Remarkable or unremarkable, we queer people too resist by existing. That quiet history of existence is monumental, even alongside historic victories like the passage of marriage equality and the repeal of Don’t Ask, Don’t Tell. While I certainly owe my decision to come out, and to do it publically, to having lived through those moments of progress, not all of us ask for that responsibility, nor should we feel required to. Each of us already contributes through our individual pursuits of happiness—by continuing to live in and through sets of respectively unequal systems among many who would be glad to see us gone. By existing. The chief responsibility for us all is to regard all LGBTQIA+ lives as sacred. May the rest follow.

By the way, I finally read that Pride Month article from MTV News this morning. Afterward, I daydreamed of an alternate timeline for myself: my “remarkable” begins with bringing a cute boy home for dinner and affectionately introducing him to my parents by name. According to that article by Jane Coaston, that is a very real possibility in some parts of the country today—to live that story, it now seems, is remarkably important.
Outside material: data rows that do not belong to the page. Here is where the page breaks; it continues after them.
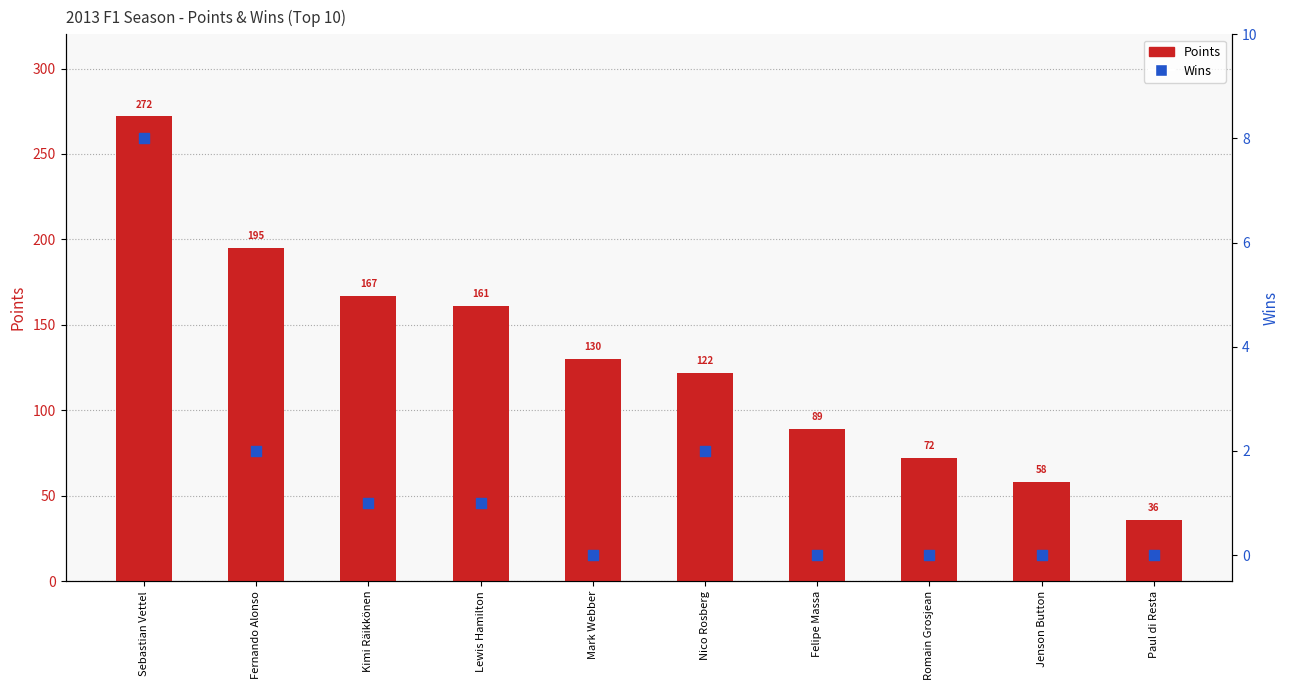

Which series reaches the maximum Y coordinate?

Points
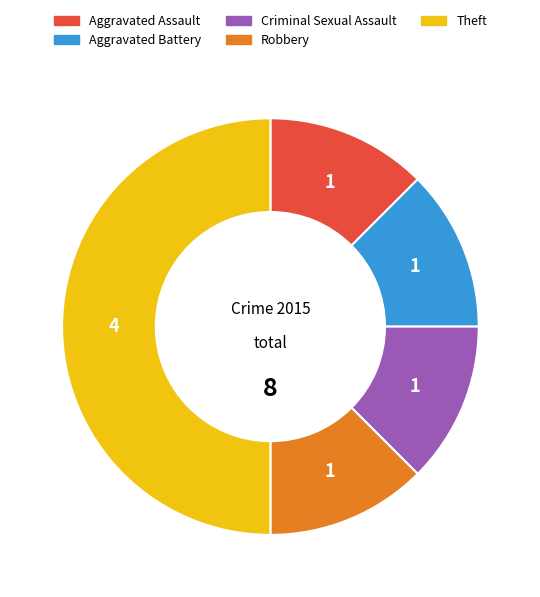

What is the ratio of the value at Aggravated Assault to the value at Aggravated Battery?

1.0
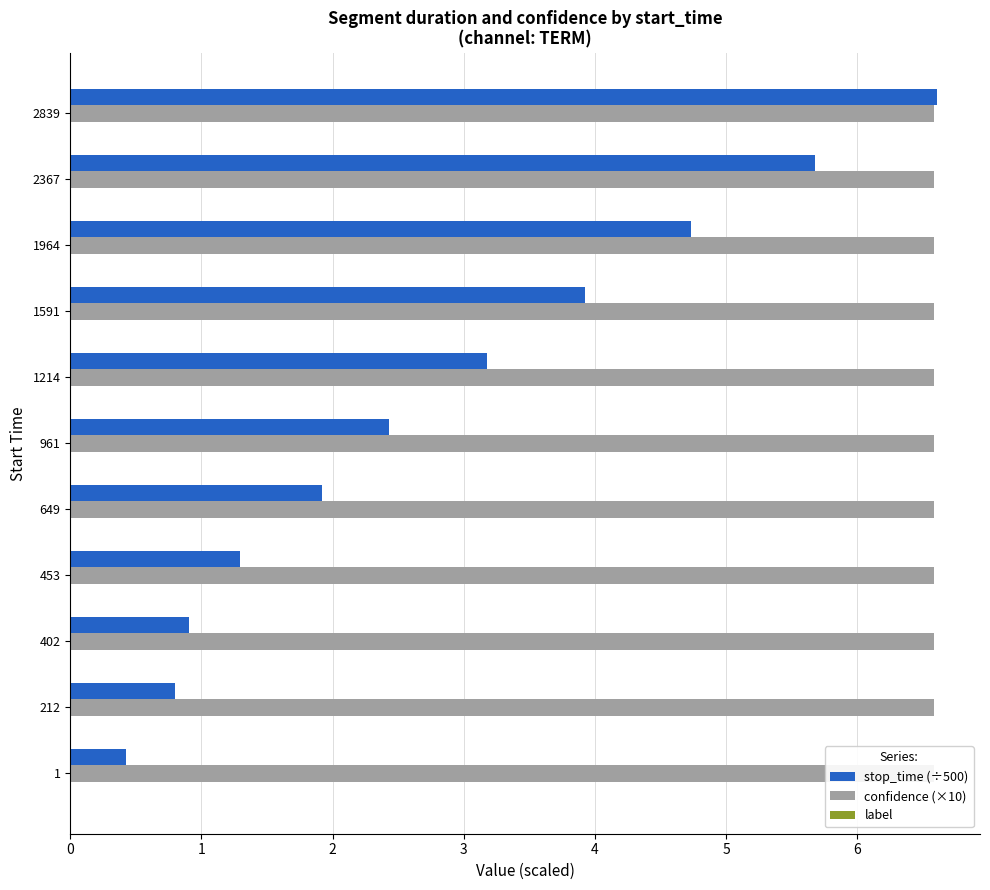

What is the difference between the stop_time (÷500) values at 2367 and 961?

3.2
So as much as your safety will bear it, exist! Live freely in your expression, your body, love affectionately and exist! Exist!

Actor-activist Charlie Carver has appeared on When We Rise, The Leftovers, Teen Wolf and Desperate Housewives, for which he was nominated for a Screen Actors Guild award. He is involved with GLSEN, a national education organization creating LGBTQ-inclusive schools through a national network of students, educators, parents and advocates.